[start of PAGE TEXT]

4. The stand mixer of claim 2, wherein the orbital adapter comprises a central shaft extending downward along the central axis of the stand mixer.

5. The stand mixer of claim 4, wherein the transmission comprises a transfer block and a receiver block, the transfer block coupled to the central shaft of the orbital adapter, the receiver block coupled to a shaft extending from the disk, the transfer block configured to transfer torque from the central shaft to the receiver block, thereby rotating the disk.

6. The stand mixer of claim 1, wherein the bottom side of the food mill bowl comprises a conical shape at an angle commensurate to the disk.

7. The stand mixer of claim 1, wherein the food mill bowl comprises a scrape plate positioned proximate a top side of the disk, the scrape plate configured to scrape food items from the top side of the disk when the disk is rotated in one of the directions around the central axis.

8. A stand mixer, comprising: a housing; a motor disposed in the housing; a mixing shaft operably coupled to the motor; a mixing bowl positioned beneath the mixing shaft; and a food mill attachment coupled to the bowl, the food mill attachment mechanically coupled to the mixing shaft, the food mill attachment comprising: a transmission mechanically coupling a disk to the motor along a central axis, the disk rotatable around the central axis in both a clockwise direction and a counterclockwise direction; a food mill bowl coupled to the mixing bowl, the food mill bowl configured to receive food items for processing.

9. The stand mixer of claim 8, wherein the stand mixer comprises an orbital coupled to the housing at the mixing shaft, and the transmission of the food mill attachment comprises an orbital adapter configured to removably couple to the orbital.

[end of PAGE TEXT]
[start of DATASET SECTION]

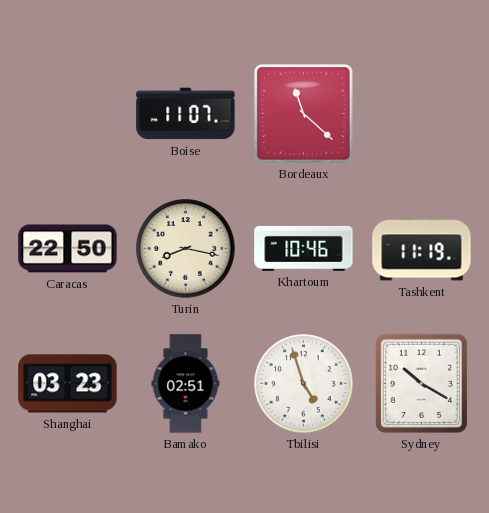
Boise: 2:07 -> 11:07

[end of DATASET SECTION]

### [TASK BRIEF]
Could you print the stand mixer claims, beginning at the words "4. The stand" and stopping after the words "rotating the disk."?

### [ANSWER]
4. The stand mixer of claim 2, wherein the orbital adapter comprises a central shaft extending downward along the central axis of the stand mixer.

5. The stand mixer of claim 4, wherein the transmission comprises a transfer block and a receiver block, the transfer block coupled to the central shaft of the orbital adapter, the receiver block coupled to a shaft extending from the disk, the transfer block configured to transfer torque from the central shaft to the receiver block, thereby rotating the disk.